April 7, 2024 - last updated
GenAI For Practitioners

Enhancing RAG performance using Hypothetical Document Embeddings (HyDE)

Gon Rappaport
Gon Rappaport

Solutions Architect

12 min read Feb 15, 2024


Discovering information on the internet is like a treasure hunt, and the key to success lies in search engines. One innovative technique in this quest is “HyDE” – Hypothetical Document Embeddings. It’s like a clever assistant for search engines, enhancing their ability to find information with precision. Think of it as a helper that crafts imaginary documents based on your questions, turning them into special codes to uncover real, relevant information. 

The magic of HyDE is that it doesn’t need a massive list of examples; rather it adapts and refines searches on the fly. It’s like a superhero sidekick ensuring your internet searches are not just efficient but also spot-on! 

What is the challenge of dense retrieval? 

Across a wide range of tasks and languages, dense retrieval—a method used by search engines to identify pertinent content by analyzing their semantic similarities has demonstrated considerable potential. Nonetheless, developing completely zero-shot dense retrieval systems without any relevant labels has proven to be extremely difficult. Traditional methods rely on supervised learning, necessitating a sizable labeled example dataset to train the model properly.

What is HyDE? 

HyDE, or Hypothetical Document Embeddings, is an approach that uses a Language Learning Model (similar to ChatGPT) to generate a theoretical document when answering a question. Instead of directly searching for answers in a database, it takes it a step further by using an unsupervised encoder, which is a special kind of learning method to turn the theoretical document into a unique code (embedding vector). This code helps find similar documents in a database by focusing on similarities between different answers rather than the questions themselves.

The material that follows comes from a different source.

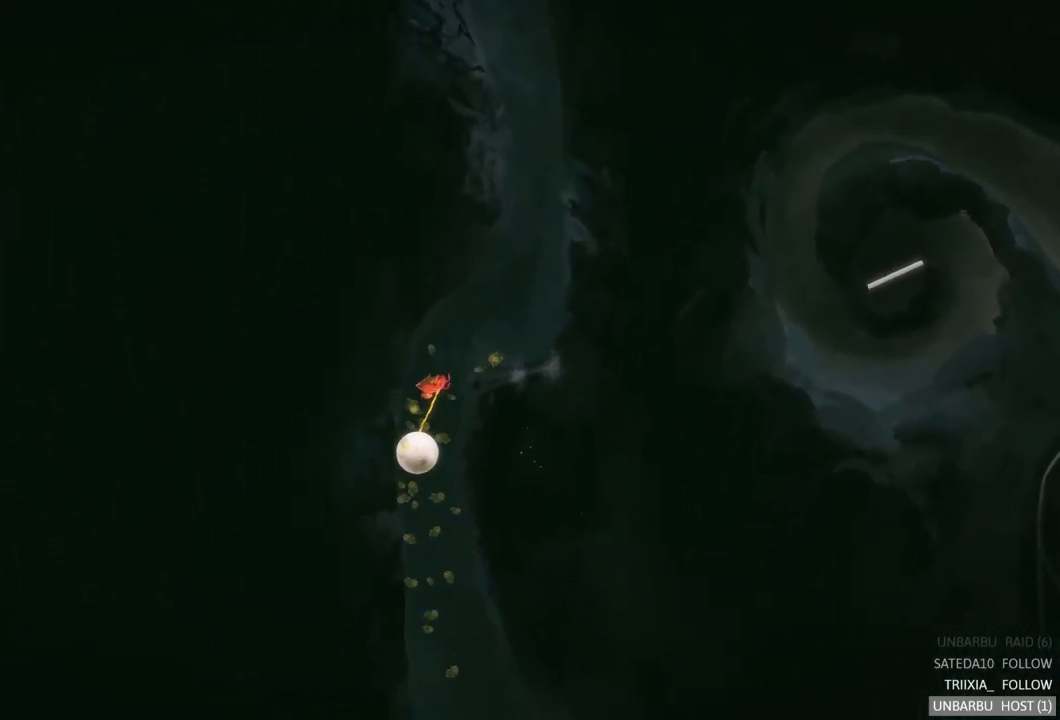
{"buttons": [], "left_stick": "center", "right_stick": "center", "events": []}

HyDE doesn’t just look for similar questions and answers. It understands the content it generates and finds answers based on how similar they are to other answers, making it effective in tasks like web search, question answering, and fact-checking.

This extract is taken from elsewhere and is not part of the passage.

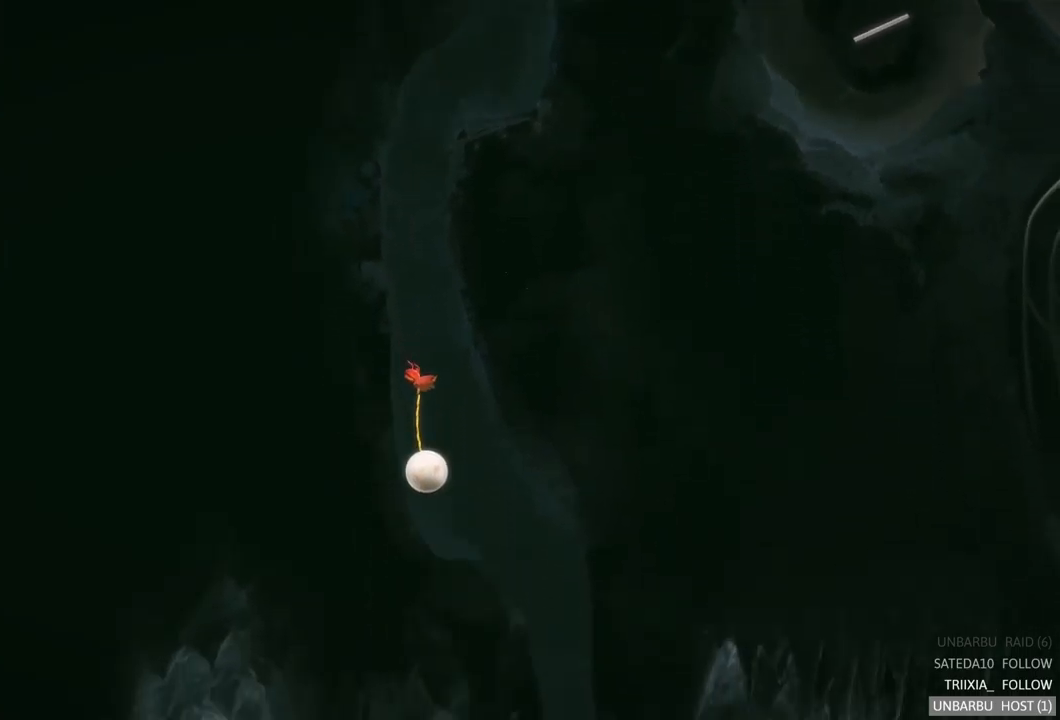
{"buttons": [], "left_stick": "center", "right_stick": "center", "events": []}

You wouldn’t have realized, but must have depended more and more on HyDE. With a specific focus on enhancing the retrieval of relevant documents, the strategy aims to improve document retrieval. 

HyDE’s ability to generate a synthetic response to a user query makes it a unique offering. Then, to help with retrieval, this synthetic response is transformed into a vector embedding. This kind of approach works especially well in fields like qualitative research, medical transcripts, and case studies where responses can be more freely chosen. This increases retrieval coverage and improves retrieval accuracy.

However, just the initial user inquiry and the discovered pertinent documents are forwarded during the final LLM step.

How does HyDE work?

Instead of using the query and its generated vector to directly seek in the vector database, HyDE responds to a query by employing a Language Learning Model, similar to ChatGPT, to generate a theoretical document.

It goes one step further by using an unsupervised encoder that was trained using contrastive techniques. In order to find similar documents in a vector database, this encoder converts the theoretical document into an embedding vector.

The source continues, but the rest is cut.